The report flags every endpoint that has no response-body sample.

## Automatic noise filtering

The normalize stage automatically classifies and drops infrastructure noise:

- **Tracking / analytics** — paths containing `/track`, `/pixel`, `/beacon`, `/impression`, `/pageview`, `/dag/v*`
- **Bot defense** — Akamai (`/akam/`), fingerprint payloads (`sensor_data`), obfuscated multi-segment paths
- **Session plumbing** — `/session`, `/authenticate/start`, cookie consent, A/B experiment endpoints
- **HTML page renders** — `GET` requests returning `text/html` (the rendered page, not the API)

This typically drops 60-80% of captured traffic. The `--include` flag can rescue a false positive.

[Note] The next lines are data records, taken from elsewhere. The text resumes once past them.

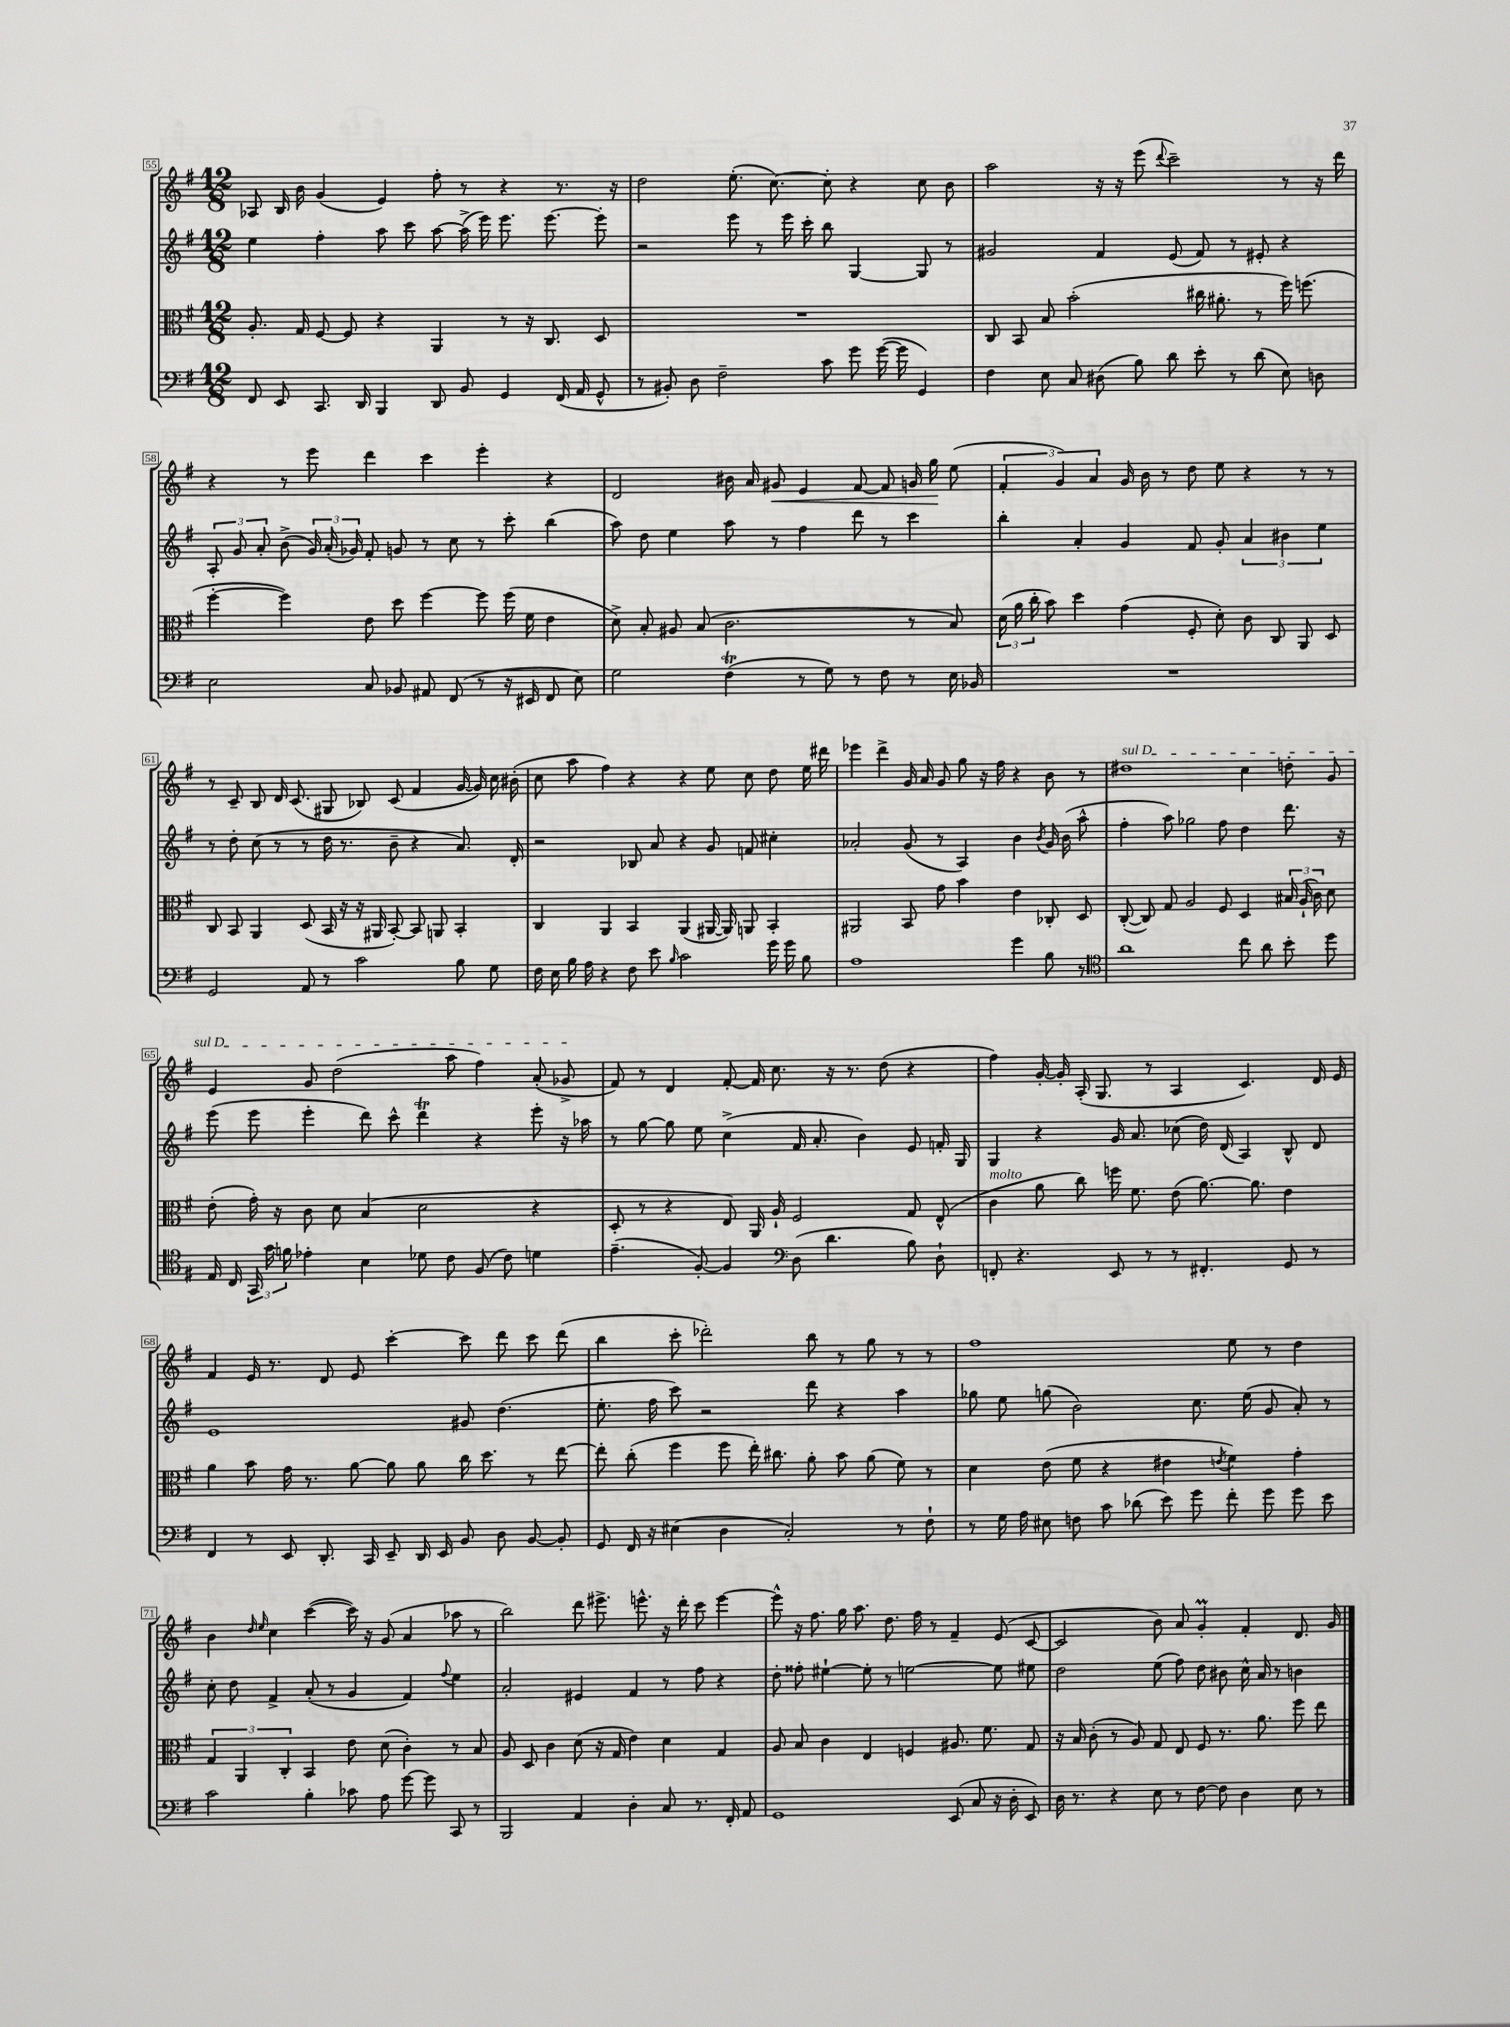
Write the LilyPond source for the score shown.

<<
\new StaffGroup <<
\new Staff = "s0" {
    \clef treble \key g \major \numericTimeSignature \time 12/8
    \autoBeamOff aes8 b16 b'16 g'4( e'4) fis''8-. r8 r4 r8. r16 |
    d''2 e''8.-.( c''8.~) c''8-. r4 c''8 b'8 |
    a''2 r16 r16 e'''8( \appoggiatura { d'''8 } c'''2--) r8 r16 d'''16 |
    r4 r8 e'''8 d'''4 c'''4 e'''4-. r4 |
    d'2 bis'16 a'16 gis'8\< e'4 fis'8~ fis'8 g'16 g''16\! e''8( |
    \tuplet 3/2 { fis'4-. g'4) a'4 } g'16 b'16 r8 d''8 e''8 r4 r8 r8 |
    r8 c'8-- b8 d'16 c'8.( gis8 bes8) c'8( fis'4 g'16~ g'16) c''16 bis'16-.( |
    c''8 a''8 fis''4) r4 r4 e''8 c''8 d''8 e''16 dis'''16 |
    ees'''4 d'''4-> g'16 a'16 g'8 g''8 r16 fis''16 r4 b'8 r8 |
    \once \override TextSpanner.bound-details.left.text = \markup { \italic "sul D" } dis''1\startTextSpan c''4 d''8-. g'8 |
    e'4 g'8 d''2( a''8 fis''4) a'8-.( ges'8->\stopTextSpan |
    fis'8) r8 d'4 fis'8~-. fis'16 c''8. r16 r8. d''8( r4 |
    fis''4) g'16~-. g'16-. a16-.( g8. r8 a4 c'4.) d'16 e'16 |
    fis'4 e'16 r8. d'8 e'8 c'''4~-. c'''8 d'''8 c'''8 d'''8( |
    b''4 c'''8-. des'''2-.) b''8 r8 g''8 r8 r8 |
    fis''1 e''8 r8 d''4 |
    b'4 \grace { d''16 e''16 } c''4 c'''4~( c'''16) r16 g'8( a'4 aes''8 r8 |
    b''2) d'''8 eis'''8.-> e'''8.-^ r16 d'''16-. c'''8 e'''4~ |
    e'''8-^ r16 fis''8. g''16 a''8. d''8. fis''16 r8 fis'4-- e'8( c'8~ |
    c'2 b'8) a'8 g'4-.\prall fis'4-. d'8. g'16 \bar "|." |
}
\new Staff = "s1" {
    \clef treble \key g \major \numericTimeSignature \time 12/8
    \autoBeamOff e''4 fis''4-. a''8 c'''8 a''8~ a''16->( e'''16) e'''8. e'''8.~ e'''8-. |
    r2 e'''8 r8 e'''16 c'''16-. b''8 g4~ g8 r8 |
    gis'2 fis'4 e'8( fis'8) r8 eis'8-. r4 |
    \tuplet 3/2 { a8-. g'8 a'8-. } b'8->( \tuplet 3/2 { g'16) a'16-.( ges'16) } fis'8-. g'8 r8 c''8 r8 c'''8-. b''4( |
    a''8) d''8 e''4 a''8 r8 fis''4 d'''8 r8 c'''4 |
    b''4-. a'4-. g'4 fis'8 g'8-. \tuplet 3/2 { a'4 bis'4 e''4 } |
    r8 d''8-. c''8( r8 r8 d''16 r8. b'8-- r4 a'8.) d'16-. |
    r2 bes8 a'8 r4 g'8 f'8 cis''4-. |
    aes'2-. g'8( r8 a4) b'4 \acciaccatura { b'8 } g'16 b'16( a''8-^ |
    fis''4-. a''8) ges''2 fis''8 d''4 d'''8. r16 |
    e'''8( e'''8 e'''4-. d'''8) c'''8-^ d'''4\trill r4 e'''8-. r16 aes''16 |
    r8 g''8~ g''8 e''8 c''4->( fis'16 a'8.-. b'4) e'8 f'16-. g16 |
    g4 r4 g'16 a'8. ces''8( d''16) d'16( a4) b8-^ d'8 |
    e'1 gis'8 d''4.( |
    e''8.-. fis''16 c'''8) r2 d'''8 r4 a''4 |
    ges''8 e''8 g''8( b'2) c''8. e''16( g'8 a'8-.) r8 |
    c''8-. d''8 fis'4-> a'8-.( r8 g'4 fis'4) \appoggiatura { fis''8 } e''4 |
    a'2-. eis'4 fis'4 r8 fis''8 r4 |
    d''8-. fisis''8-. eis''4~-! eis''8-. r8 e''2~ e''8 eis''8 |
    d''2 e''8( fis''8) d''8 bis'8 c''16-^ a'16 r8 b'4 \bar "|." |
}
\new Staff = "s2" {
    \clef alto \key g \major \numericTimeSignature \time 12/8
    \autoBeamOff a8.-. g16 fis8~ fis8 r4 a,4 r8 r16 c8. d8 |
    R1. |
    c8 b,8 b8 b'2-.( cis''16 ais'8.-. r8 fis''16) f''8.( |
    fis''4~-. fis''4) e'8 d''8 fis''4~ fis''8 fis''16( fis'16 e'4 |
    d'8->) b8-. ais8 b8( c'2. r8 b8) |
    \tuplet 3/2 { d'16( a'16 c''16-. } b'8) d''4 g'4( fis8-. d'8-.) c'8 c8 a,8 d8 |
    c8 b,8 a,4 d8( b,16 r16 r16 ais,16 b,8~-.) b,8 a,8 b,4-. |
    c4 a,4 b,4 a,4( ais,16~ ais,16) a,8 b,4-. |
    ais,2 b,8 g'8 b'4 e'4 ces8-. d8 |
    c8~-.( c8) g8 a2 fis8 d4 \tuplet 3/2 { bis16 a16-!( c'16) } d'8 |
    e'8-.( g'16-.) r16 c'8 d'8 b4( d'2 r4 |
    d8-. r8 r4 e8) a,16 a16-! fis2 g8 e8-^( |
    c'4^\markup { \italic "molto" } a'8 c''8) f''16 fis'8. e'8( a'8.~) a'8. e'4 |
    a'4 b'8 g'16 r8. a'8~ a'8 a'8 c''16 d''8. r8 e''8~ |
    e''8-. c''8-.( fis''4 fis''8 e''16-.) cis''8. a'8-. b'8 a'8( fis'8) r8 |
    d'4 e'8( fis'8 r4 eis'4 \acciaccatura { e'8 } fis'4) g'4-. |
    \tuplet 3/2 { g4 a,4 c4-. } b,4 e'8 d'8( c'4-.) r8 b8 |
    a8 d8 c'4 d'8( r16 g16 e'4) d'4 g4 |
    a8 b8 c'4 e4 f4 ais8. fis'8. g8 |
    r16 b16 c'8-.( r8 a8) g8 e8 fis8 r8. a'8. fis''8 e''8 \bar "|." |
}
\new Staff = "s3" {
    \clef bass \key g \major \numericTimeSignature \time 12/8
    \autoBeamOff fis,8 e,8 c,8. d,16 b,,4 d,8 b,8 g,4 fis,16( a,16 g,8-^ |
    r8 bis,8-.) d8 fis2-- c'8 g'8 g'16~( g'16 g,4) |
    fis4 e8 c8 dis8( b8) d'8 e'8-. r8 d'8( e8) d8 |
    e2 c8 bes,8 ais,8 fis,8( r8 r16 eis,16 fis,8 e8) |
    g2 fis4\trill( r8 g8) r8 fis8 r8 e16 bes,16 |
    R1. |
    g,2 a,8 r8 c'2 b8 g8 |
    fis16 e16 b16 a16 r4 fis8 e'8 \grace { b16 } c'2 g'16 g'16 b8 |
    a1 g'4 b8 r8 |
    \clef tenor a'1 c''8 a'8 b'8-. d''8 |
    e16 c16 \tuplet 3/2 { g,16 g'16 f'16 } ees'4-. b4 des'8 c'8 fis8( c'8) d'4 |
    e'4.--( fis8~-.) fis4 \clef bass d8( d'4. b8) d8-! |
    f,8-. r4. e,8 r8 r8 fis,4.-. g,8 r8 |
    fis,4 r8 e,8 d,8.-. c,16 e,8-- d,16 e,16 b,8 d8 b,8~ b,8-. |
    g,8 fis,16 r16 eis4( d4 c2-.) r8 fis8-! |
    r8 g16 a16 eis8 f8 c'8 des'8( e'8) g'8 fis'8-. g'8 g'8 e'8 |
    c'2 b4-. ces'8 a8 g'8~ g'8 c,8 r8 |
    b,,2 a,4 d4-. c8 r8. fis,16-. a,8 |
    g,1 e,8( c8 r16 d16-. e,8) |
    d16 r8. r4 e8 r8 fis8~ fis8 d4 e8 r8 \bar "|." |
}
>>
>>
\layout { \context { \Score currentBarNumber = #55 \override BarNumber.stencil = #(make-stencil-boxer 0.1 0.3 ly:text-interface::print) } }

## GraphQL / multiplexed endpoint decomposition

When a single endpoint (like `/dapi/fe/gql`) is called with different `operationName` values, the skill automatically splits it into separate logical operations. Each gets its own:
- OpenAPI path entry (e.g. `/dapi/fe/gql [Autocomplete]`)
- Request/response schema inferred from only that operation's samples
- Curl example and variables table in the report

Detection works on body fields (`operationName`, `method`, `action`) and query params (`opname`, `op`). This covers GraphQL (APQ and inline), JSON-RPC, and similar dispatch patterns.

## Limitations

- **Coverage is bounded by the captured flow.** Endpoints not exercised in the trace will not appear. The skill cannot prove completeness.
- **Schemas are inductive, not contractual.** A field might be optional on the server even if every sample contained it.
- **Auth is observed, not specified.** The skill records auth-shaped headers in an `x-observed-auth` extension but won't claim a security scheme.
- **Path templating is heuristic.** Numeric / UUID / hex / slug patterns are detected per segment. Ambiguous URLs are flagged in `confidence.json`.
- **Redaction is best-effort.** Default redactions cover common credentials, but app-specific secrets may slip through; use `--redact` for known custom headers/keys.

## Best practices

1. **Drive the flows you want documented.** The richer the browser-trace, the richer the spec.
2. **Use `--origins` for noisy sites.** A marketing page hits dozens of analytics hosts; restrict to the API origin you care about.
3. **Inspect `report.md` first.** It has curl-ready examples and response samples for every discovered operation.
4. **Bump `--min-samples` to 2+** when you want only confidently-shaped endpoints in the final doc — drop the long tail.
5. **Pair with `browse network on`** when response-body schemas matter. The CDP firehose alone has request bodies but not response bodies.

For pipeline internals and the file format reference, see [REFERENCE.md](REFERENCE.md).